▶ Data provided
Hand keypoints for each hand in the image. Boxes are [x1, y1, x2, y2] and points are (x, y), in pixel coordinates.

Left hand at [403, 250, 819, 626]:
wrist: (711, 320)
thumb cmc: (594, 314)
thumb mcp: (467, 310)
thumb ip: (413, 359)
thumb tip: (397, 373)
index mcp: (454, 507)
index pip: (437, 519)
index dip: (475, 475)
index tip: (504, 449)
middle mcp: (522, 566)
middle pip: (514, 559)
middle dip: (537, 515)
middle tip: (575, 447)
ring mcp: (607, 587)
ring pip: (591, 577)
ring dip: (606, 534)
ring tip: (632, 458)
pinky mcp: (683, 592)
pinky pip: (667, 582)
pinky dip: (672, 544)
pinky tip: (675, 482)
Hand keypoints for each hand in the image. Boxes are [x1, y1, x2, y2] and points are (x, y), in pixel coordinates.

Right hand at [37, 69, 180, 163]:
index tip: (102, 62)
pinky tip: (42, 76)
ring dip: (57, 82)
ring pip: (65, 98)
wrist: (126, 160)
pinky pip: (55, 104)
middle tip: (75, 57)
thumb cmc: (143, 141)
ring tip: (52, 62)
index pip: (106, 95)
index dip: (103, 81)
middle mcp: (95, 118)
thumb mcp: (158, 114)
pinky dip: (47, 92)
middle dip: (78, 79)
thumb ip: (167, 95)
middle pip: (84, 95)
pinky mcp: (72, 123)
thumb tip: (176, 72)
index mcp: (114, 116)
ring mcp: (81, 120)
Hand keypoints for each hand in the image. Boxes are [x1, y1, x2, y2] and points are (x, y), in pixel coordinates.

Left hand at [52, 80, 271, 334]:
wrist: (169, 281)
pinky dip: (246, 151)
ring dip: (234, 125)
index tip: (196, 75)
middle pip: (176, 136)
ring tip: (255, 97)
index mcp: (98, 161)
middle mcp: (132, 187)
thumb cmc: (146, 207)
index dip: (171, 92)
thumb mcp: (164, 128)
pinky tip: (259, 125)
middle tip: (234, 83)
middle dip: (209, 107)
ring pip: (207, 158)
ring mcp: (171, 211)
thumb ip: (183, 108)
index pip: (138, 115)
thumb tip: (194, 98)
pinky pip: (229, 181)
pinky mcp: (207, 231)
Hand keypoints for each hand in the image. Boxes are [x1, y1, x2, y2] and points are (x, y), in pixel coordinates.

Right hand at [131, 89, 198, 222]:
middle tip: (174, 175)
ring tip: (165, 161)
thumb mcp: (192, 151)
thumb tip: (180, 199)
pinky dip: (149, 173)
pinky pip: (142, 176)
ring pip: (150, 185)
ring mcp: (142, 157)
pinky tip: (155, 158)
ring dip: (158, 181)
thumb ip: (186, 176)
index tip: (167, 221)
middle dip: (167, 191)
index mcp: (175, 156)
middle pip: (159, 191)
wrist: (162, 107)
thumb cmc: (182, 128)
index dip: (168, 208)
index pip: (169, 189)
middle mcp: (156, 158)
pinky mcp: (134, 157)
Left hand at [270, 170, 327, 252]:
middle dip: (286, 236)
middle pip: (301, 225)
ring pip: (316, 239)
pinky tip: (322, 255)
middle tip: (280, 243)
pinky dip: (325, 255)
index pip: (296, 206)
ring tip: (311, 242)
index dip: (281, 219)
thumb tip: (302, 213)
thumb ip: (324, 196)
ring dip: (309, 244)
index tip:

▶ Exercise prompt
Lines from the top of the entries through the line with "index pip: (437, 519)" are to be transcribed exactly, and nothing more.

▶ Your response
Hand keypoints for each hand in the image. Boxes are [x1, y1, x2, y2] and points are (x, y), in pixel coordinates.

Left hand at [403, 250, 819, 626]:
wrist: (711, 320)
thumb cmc: (594, 314)
thumb mcp: (467, 310)
thumb ip: (413, 359)
thumb tip: (397, 373)
index mcp: (454, 507)
index pip: (437, 519)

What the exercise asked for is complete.